*** Records for the task ***

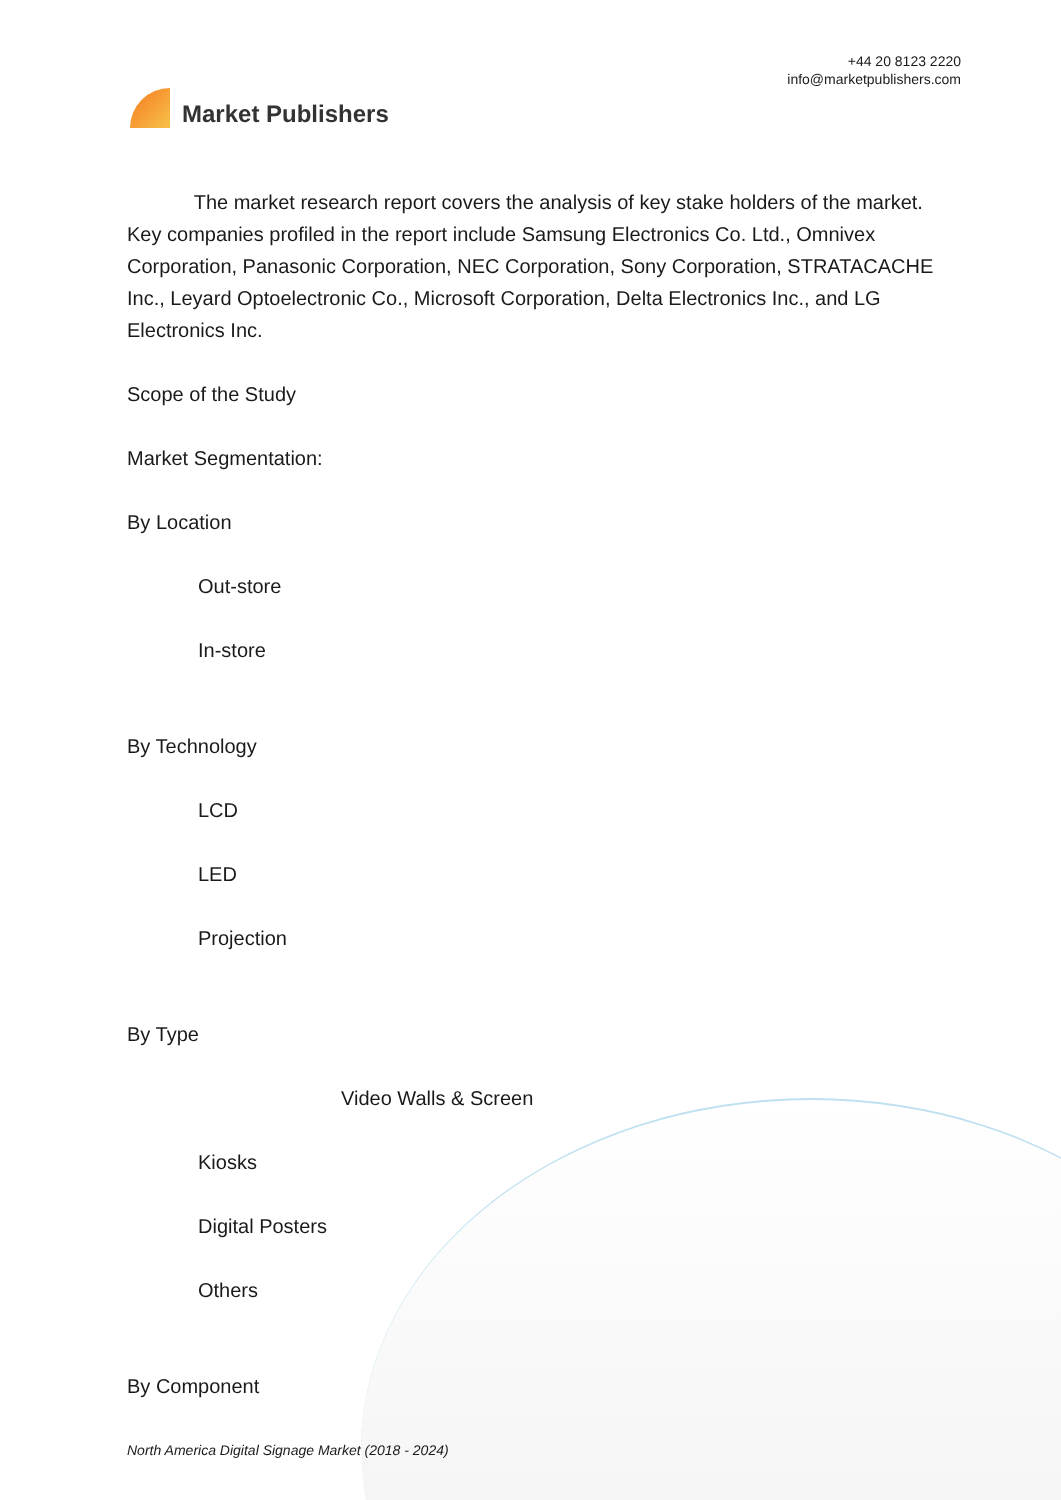Market Publishers
+44 20 8123 2220
info@marketpublishers.com
The market research report covers the analysis of key stake holders of the market. Key companies profiled in the report include Samsung Electronics Co. Ltd., Omnivex Corporation, Panasonic Corporation, NEC Corporation, Sony Corporation, STRATACACHE Inc., Leyard Optoelectronic Co., Microsoft Corporation, Delta Electronics Inc., and LG Electronics Inc.
Scope of the Study
Market Segmentation:
By Location
Out-store
In-store
By Technology
LCD
LED
Projection
By Type
Video Walls & Screen
Kiosks
Digital Posters
Others
By Component
North America Digital Signage Market (2018 - 2024)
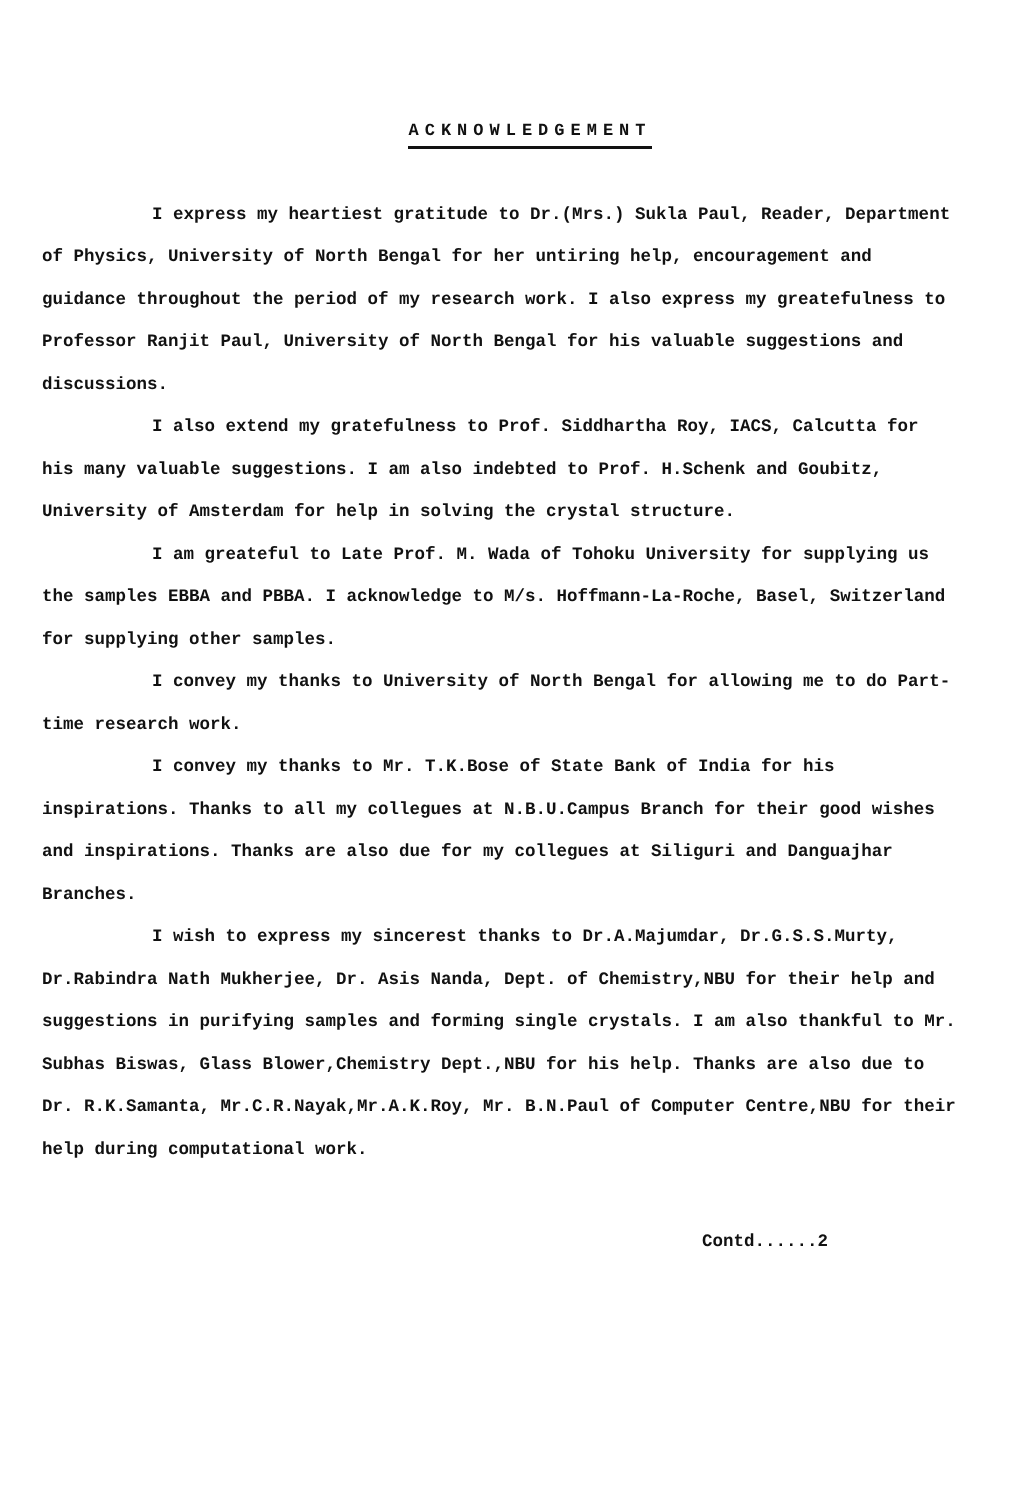ACKNOWLEDGEMENT
I express my heartiest gratitude to Dr.(Mrs.) Sukla Paul, Reader, Department of Physics, University of North Bengal for her untiring help, encouragement and guidance throughout the period of my research work. I also express my greatefulness to Professor Ranjit Paul, University of North Bengal for his valuable suggestions and discussions.
I also extend my gratefulness to Prof. Siddhartha Roy, IACS, Calcutta for his many valuable suggestions. I am also indebted to Prof. H.Schenk and Goubitz, University of Amsterdam for help in solving the crystal structure.
I am greateful to Late Prof. M. Wada of Tohoku University for supplying us the samples EBBA and PBBA. I acknowledge to M/s. Hoffmann-La-Roche, Basel, Switzerland for supplying other samples.
I convey my thanks to University of North Bengal for allowing me to do Part-time research work.
I convey my thanks to Mr. T.K.Bose of State Bank of India for his inspirations. Thanks to all my collegues at N.B.U.Campus Branch for their good wishes and inspirations. Thanks are also due for my collegues at Siliguri and Danguajhar Branches.
I wish to express my sincerest thanks to Dr.A.Majumdar, Dr.G.S.S.Murty, Dr.Rabindra Nath Mukherjee, Dr. Asis Nanda, Dept. of Chemistry,NBU for their help and suggestions in purifying samples and forming single crystals. I am also thankful to Mr. Subhas Biswas, Glass Blower,Chemistry Dept.,NBU for his help. Thanks are also due to Dr. R.K.Samanta, Mr.C.R.Nayak,Mr.A.K.Roy, Mr. B.N.Paul of Computer Centre,NBU for their help during computational work.
Contd......2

*** End of Records for the task ***

Track down every line of the material containing the string "suggestions", and copy it.

I express my heartiest gratitude to Dr.(Mrs.) Sukla Paul, Reader, Department of Physics, University of North Bengal for her untiring help, encouragement and guidance throughout the period of my research work. I also express my greatefulness to Professor Ranjit Paul, University of North Bengal for his valuable suggestions and discussions.
I also extend my gratefulness to Prof. Siddhartha Roy, IACS, Calcutta for his many valuable suggestions. I am also indebted to Prof. H.Schenk and Goubitz, University of Amsterdam for help in solving the crystal structure.
I wish to express my sincerest thanks to Dr.A.Majumdar, Dr.G.S.S.Murty, Dr.Rabindra Nath Mukherjee, Dr. Asis Nanda, Dept. of Chemistry,NBU for their help and suggestions in purifying samples and forming single crystals. I am also thankful to Mr. Subhas Biswas, Glass Blower,Chemistry Dept.,NBU for his help. Thanks are also due to Dr. R.K.Samanta, Mr.C.R.Nayak,Mr.A.K.Roy, Mr. B.N.Paul of Computer Centre,NBU for their help during computational work.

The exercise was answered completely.